Sorun büyük ama kaynağı tek başına Fenerbahçe değil
Fenerbahçe 2011’den beri engellenirken, rakibinin önünün açılması, maddi manevi olarak desteklenmesi mevcut yönetimin maddi müdahale ile sorunu çözebileceğini zannetmesi veya camiaya öyle bir intiba vermesi sorunun hala sürmesinin başlıca nedeni.
Aslında camianın sorunun ne olduğunun doğru tespiti ve çözmeye kitlenmesi hedef olmalıydı.
Fenerbahçenin içine sokulduğu parçalı bir yapıyla bu sorunu aşması mümkün görülmüyor.

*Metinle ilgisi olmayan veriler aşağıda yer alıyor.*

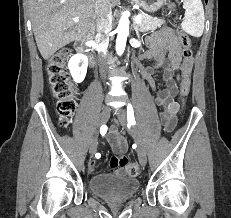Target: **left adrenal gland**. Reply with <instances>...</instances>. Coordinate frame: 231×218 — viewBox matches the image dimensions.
<instances>
[{
  "instance_id": "a2214340",
  "label": "left adrenal gland",
  "mask_w": 231,
  "mask_h": 218,
  "mask_svg": "<svg viewBox=\"0 0 231 218\" xmlns=\"http://www.w3.org/2000/svg\"><path fill=\"white\" fill-rule=\"evenodd\" d=\"M133 27H134L137 37H140L139 29H138V26L135 24V22L133 23Z\"/></svg>"
}]
</instances>
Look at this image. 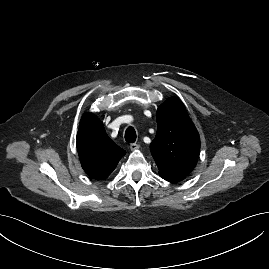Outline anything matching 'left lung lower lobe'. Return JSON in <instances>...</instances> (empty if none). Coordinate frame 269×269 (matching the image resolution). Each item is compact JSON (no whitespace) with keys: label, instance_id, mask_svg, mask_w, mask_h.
Returning <instances> with one entry per match:
<instances>
[{"label":"left lung lower lobe","instance_id":"1","mask_svg":"<svg viewBox=\"0 0 269 269\" xmlns=\"http://www.w3.org/2000/svg\"><path fill=\"white\" fill-rule=\"evenodd\" d=\"M163 179L175 183V182H179L181 180H183L185 177H174V176H164V175H160Z\"/></svg>","mask_w":269,"mask_h":269}]
</instances>
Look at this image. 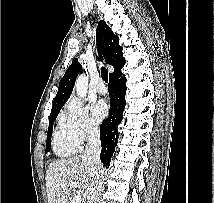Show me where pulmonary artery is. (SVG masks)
<instances>
[{
    "label": "pulmonary artery",
    "instance_id": "e3ab8cb5",
    "mask_svg": "<svg viewBox=\"0 0 214 203\" xmlns=\"http://www.w3.org/2000/svg\"><path fill=\"white\" fill-rule=\"evenodd\" d=\"M97 91L100 94H105L107 92V87L102 80H100L97 84Z\"/></svg>",
    "mask_w": 214,
    "mask_h": 203
}]
</instances>
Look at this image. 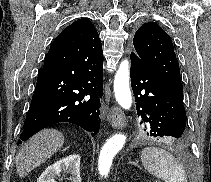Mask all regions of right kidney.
<instances>
[{"label": "right kidney", "instance_id": "obj_1", "mask_svg": "<svg viewBox=\"0 0 211 182\" xmlns=\"http://www.w3.org/2000/svg\"><path fill=\"white\" fill-rule=\"evenodd\" d=\"M60 173H70L71 182H82L80 176V156L72 154L48 166L37 182H56L55 178Z\"/></svg>", "mask_w": 211, "mask_h": 182}]
</instances>
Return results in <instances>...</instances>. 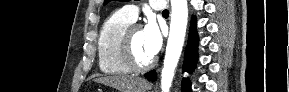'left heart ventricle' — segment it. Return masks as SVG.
<instances>
[{"label":"left heart ventricle","mask_w":289,"mask_h":92,"mask_svg":"<svg viewBox=\"0 0 289 92\" xmlns=\"http://www.w3.org/2000/svg\"><path fill=\"white\" fill-rule=\"evenodd\" d=\"M132 45L134 55L140 63H147L153 58L146 49L143 30L141 28L135 30Z\"/></svg>","instance_id":"b2bd125f"}]
</instances>
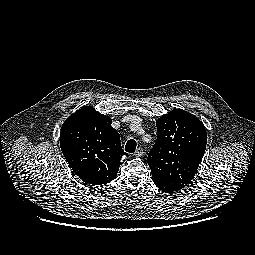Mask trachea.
Instances as JSON below:
<instances>
[{"instance_id":"obj_1","label":"trachea","mask_w":255,"mask_h":255,"mask_svg":"<svg viewBox=\"0 0 255 255\" xmlns=\"http://www.w3.org/2000/svg\"><path fill=\"white\" fill-rule=\"evenodd\" d=\"M136 141L133 139H130L125 146V151L128 153H133L136 149Z\"/></svg>"}]
</instances>
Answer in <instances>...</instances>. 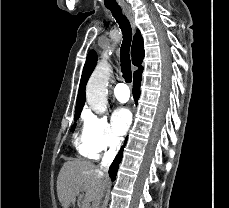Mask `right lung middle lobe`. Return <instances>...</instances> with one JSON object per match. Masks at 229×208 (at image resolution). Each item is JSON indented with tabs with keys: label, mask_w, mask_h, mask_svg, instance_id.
I'll list each match as a JSON object with an SVG mask.
<instances>
[{
	"label": "right lung middle lobe",
	"mask_w": 229,
	"mask_h": 208,
	"mask_svg": "<svg viewBox=\"0 0 229 208\" xmlns=\"http://www.w3.org/2000/svg\"><path fill=\"white\" fill-rule=\"evenodd\" d=\"M75 120H77V119H75ZM75 126H76V124L73 125V127H72V129H71L72 131L74 130Z\"/></svg>",
	"instance_id": "right-lung-middle-lobe-1"
}]
</instances>
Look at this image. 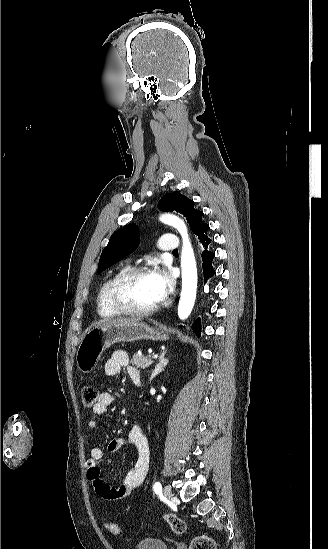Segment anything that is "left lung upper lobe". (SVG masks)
<instances>
[{
  "mask_svg": "<svg viewBox=\"0 0 328 549\" xmlns=\"http://www.w3.org/2000/svg\"><path fill=\"white\" fill-rule=\"evenodd\" d=\"M162 211H176L187 217V222L198 239L206 236L209 225L202 221L203 212L194 208V201L179 191L165 194L159 201ZM140 237L135 224H128L116 231L103 249L99 260L98 273H101L121 258L132 253L139 245Z\"/></svg>",
  "mask_w": 328,
  "mask_h": 549,
  "instance_id": "1",
  "label": "left lung upper lobe"
}]
</instances>
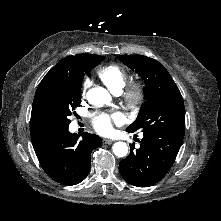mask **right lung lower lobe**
Here are the masks:
<instances>
[{"label":"right lung lower lobe","mask_w":221,"mask_h":221,"mask_svg":"<svg viewBox=\"0 0 221 221\" xmlns=\"http://www.w3.org/2000/svg\"><path fill=\"white\" fill-rule=\"evenodd\" d=\"M78 138L66 129L32 141L44 171L61 184L75 185L84 180L90 171L91 152L102 145L94 134L85 132L81 140Z\"/></svg>","instance_id":"98d812e1"}]
</instances>
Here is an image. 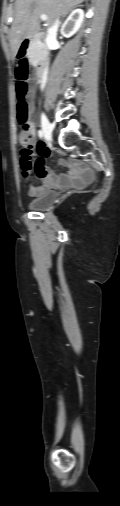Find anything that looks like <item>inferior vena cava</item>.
Here are the masks:
<instances>
[{
    "label": "inferior vena cava",
    "instance_id": "1",
    "mask_svg": "<svg viewBox=\"0 0 120 506\" xmlns=\"http://www.w3.org/2000/svg\"><path fill=\"white\" fill-rule=\"evenodd\" d=\"M59 24H60L59 20H56L55 23L51 27H49V29L47 30L46 44L49 49L52 48L53 44L56 41ZM47 72H48V68L46 67L43 71V76H42V85H41L42 89L44 88V84H45L46 77H47Z\"/></svg>",
    "mask_w": 120,
    "mask_h": 506
}]
</instances>
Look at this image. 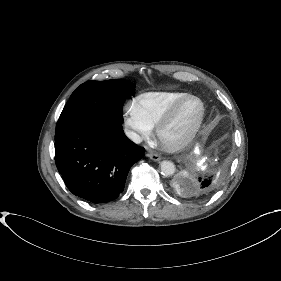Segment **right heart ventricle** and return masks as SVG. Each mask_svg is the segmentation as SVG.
<instances>
[{
	"label": "right heart ventricle",
	"mask_w": 281,
	"mask_h": 281,
	"mask_svg": "<svg viewBox=\"0 0 281 281\" xmlns=\"http://www.w3.org/2000/svg\"><path fill=\"white\" fill-rule=\"evenodd\" d=\"M186 95L178 91L146 92L137 96L135 103L146 123L154 128L167 111Z\"/></svg>",
	"instance_id": "obj_1"
}]
</instances>
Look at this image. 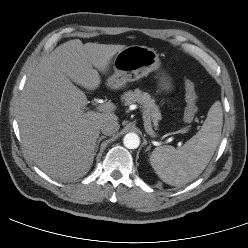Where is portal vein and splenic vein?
I'll use <instances>...</instances> for the list:
<instances>
[{"instance_id":"18ae733b","label":"portal vein and splenic vein","mask_w":248,"mask_h":248,"mask_svg":"<svg viewBox=\"0 0 248 248\" xmlns=\"http://www.w3.org/2000/svg\"><path fill=\"white\" fill-rule=\"evenodd\" d=\"M97 109L100 111V112H106V113H110L112 111L115 110V105L113 103H110V102H107V103H103V104H100ZM143 118L145 120L146 116L145 114L143 113ZM145 130L146 132L151 136V137H155V133L154 131L152 130V128L147 124L145 123Z\"/></svg>"}]
</instances>
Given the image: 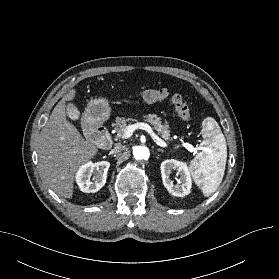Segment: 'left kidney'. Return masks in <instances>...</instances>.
<instances>
[{
    "label": "left kidney",
    "mask_w": 279,
    "mask_h": 279,
    "mask_svg": "<svg viewBox=\"0 0 279 279\" xmlns=\"http://www.w3.org/2000/svg\"><path fill=\"white\" fill-rule=\"evenodd\" d=\"M160 170L163 185L170 194L176 197H184L191 192L192 179L186 163L174 159H168L161 163ZM173 170H176L179 175V181L176 185H174L173 181L170 179V174Z\"/></svg>",
    "instance_id": "5707ae66"
}]
</instances>
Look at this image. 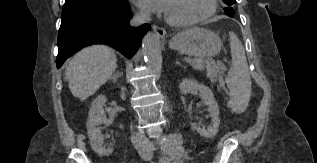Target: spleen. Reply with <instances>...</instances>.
Segmentation results:
<instances>
[{
    "label": "spleen",
    "instance_id": "1",
    "mask_svg": "<svg viewBox=\"0 0 317 163\" xmlns=\"http://www.w3.org/2000/svg\"><path fill=\"white\" fill-rule=\"evenodd\" d=\"M229 38L232 56V65L226 78L230 90L229 106L232 111L241 113L248 105L252 84L243 45L233 32H229Z\"/></svg>",
    "mask_w": 317,
    "mask_h": 163
}]
</instances>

Mevcut yönetimin ise bunu yapamayacağı 7 sene içinde defalarca ortaya çıktı.
O halde asıl strateji bu kilitlenmeyi yapacak ve engelleri kaldıracak güçlü bir yönetimle yeni kırılmalara yol açmayacak, birlik içindeki mücadeleden geçiyor.
Konjenktürün de buna müsait olduğu görülüyor. Çünkü engellemelerin arkasındaki gücün en zayıf zamanını yaşadığı bu günlerde diş gösterecek bir Fenerbahçe camiasını karşısına almaya cesaret edemeyeceği ortada
Bu durumda TFF’de bekleyen 28 şampiyonluk talebimiz dahi bahsi geçen sorunu ortadan kaldırmaya yeter.
Bunu yapmayı göze alamayacak veya gücü yetmeyecek bir değişim ise her şeyin daha da kötüye gitmesine de yol açabilir.
Zira bunu gözetmeyecek bir yönetim mücadelesi yeni karşıtlıkları üretecek, sahadaki, tribündeki ve camiadaki stresi yok edemeyecektir.
Fenerbahçeyi yönetecek olanların bu süreci nasıl değiştireceğine dair senaryosunun olması ve camiayı bu senaryoya inandırması şart
Eğer bu yapılabilirse o potansiyel mücadele kültürü Fenerbahçenin tarihinde mevcuttur.